Halloween a hit on Elm

CARLSBAD — The second annual Halloween on Elm was all about a safe Halloween for children, families and all to enjoy. The Oct. 29 event, hosted by the city of Carlsbad, offered a spooktacular time in the Village.
Children dressed in costumes scampered into businesses displaying giant candy corns at the entrances. The candy corn sign meant the children were steps away from some good old fashioned trick-or-treating. More than 40 businesses participated in the treat bag filling fun.
“One of the best parts about this event is that it is free for residents and those folks in neighboring cities are welcome to come,” said Courtney Enriquez, event project manager and managament analyst for the city of Carlsbad. “It’s great we can provide something like this and in a safe enviroment, too.”
The event started in the early afternoon hours. In between some serious trick-or-treating, a line formed at the costume contest registration area.
When the children needed to rest their feet, or parents needed a breather from chasing them down, the little ones made a beeline to the hands-on art activities center where their imaginations soared.
After a bit of respite, the children were back on their feet again and muscled their way to the Halloween-themed carnival games or happily leaped into a jump house.
For those who were brave enough to enter, the Boys & Girls Club impressed with their eerie haunted house.
Some gathered around Carlsbad Librarian Ally Goodwin for magical storytelling time.
The costume parade offered entertainment for both participants and spectators. Vibrant colors and creative outfits were donned by children, adults and pets.

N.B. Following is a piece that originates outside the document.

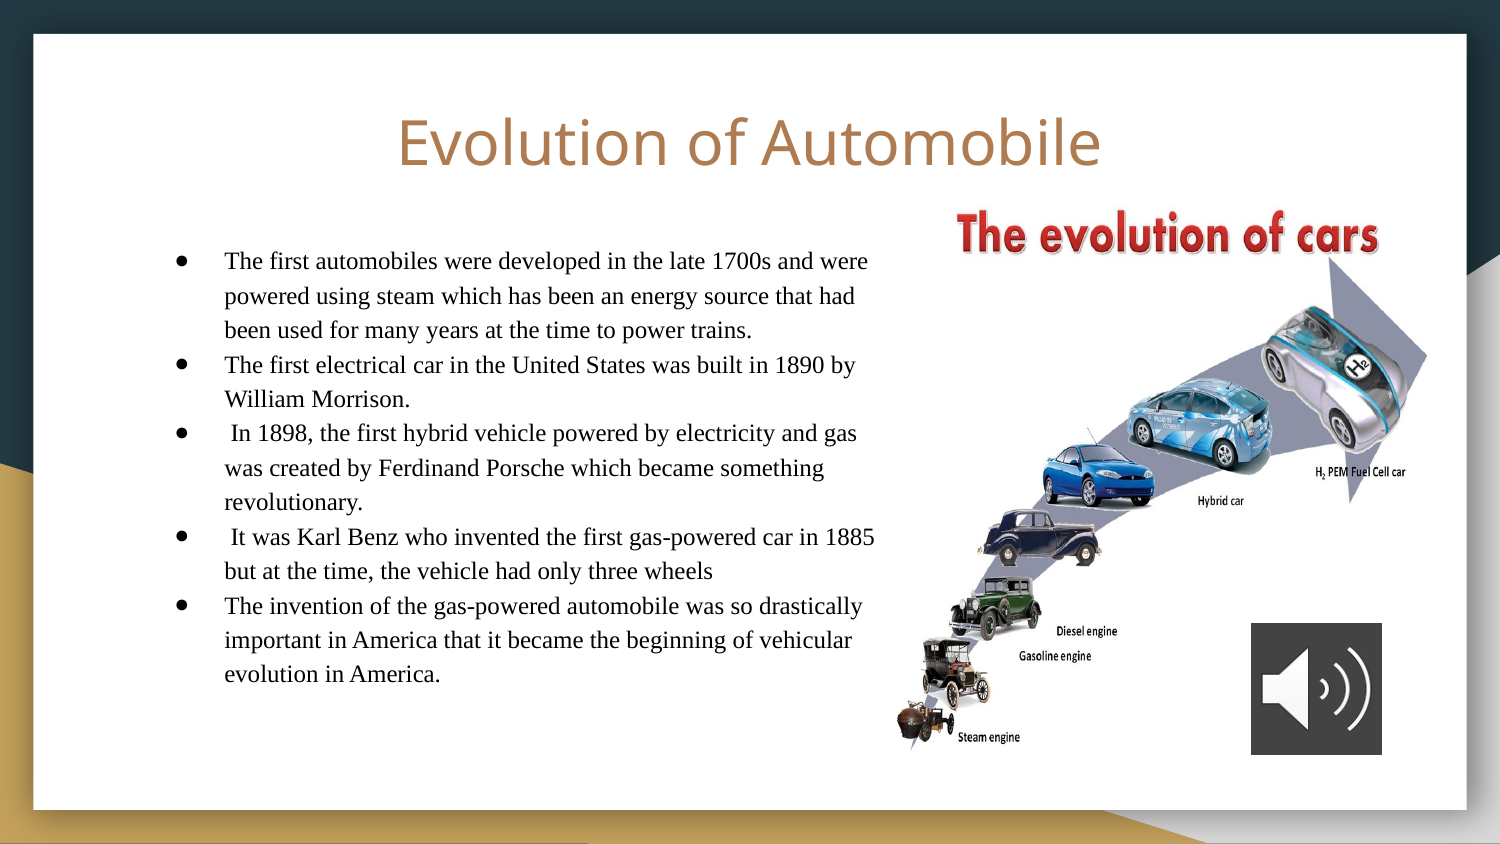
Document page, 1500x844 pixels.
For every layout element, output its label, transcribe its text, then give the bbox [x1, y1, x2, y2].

picture [885, 182, 1452, 756]
title Evolution of Automobile [134, 88, 1366, 225]
list The first automobiles were developed in the late 1700s and were powered using steam which has been an energy source that had been used for many years at the time to power trains. The first electrical car in the United States was built in 1890 by William Morrison. In 1898, the first hybrid vehicle powered by electricity and gas was created by Ferdinand Porsche which became something revolutionary. It was Karl Benz who invented the first gas-powered car in 1885 but at the time, the vehicle had only three wheels The invention of the gas-powered automobile was so drastically important in America that it became the beginning of vehicular evolution in America. [134, 225, 880, 709]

“The pet costume contest is very popular,” Enriquez said. “Residents love their animals.”
For the most part, Enriquez said, the activities basically stayed the same except for one. “The biggest event change is that last year we had an outdoor movie, and this year, we elected to go with live entertainment instead,” she said. And that amusement was provided by a group called Raggle Taggle, who performed a Halloween Bucaneer Pirate Show.
Last year, Enriquez said, the city was caught off guard as to how popular the event was going to be. It attracted nearly 5,000 people. Crowds this year were estimated to be as big if not bigger.
Those numbers meant street closures in the Village.
“The safety of the event has increased tremendously,” she said.
The most common feedback Enriquez has heard about the event is how appreciative residents are that there is a safe environment for families to go during the Halloween season.
Local businesses in the Village were excited about the day because it brought in a lot of foot traffic.
“We’re not only providing a family event, but it also brought people to the Village stores,” she said. Enriquez pointed out that even though visitors might not have been making purchases that evening, more than likely, they will return for some shopping during the holiday season.
“The event brings general awareness to the area,” she said. “A lot of people got involved this year and it’s great to see the community participate because the partnership makes it a much richer event.”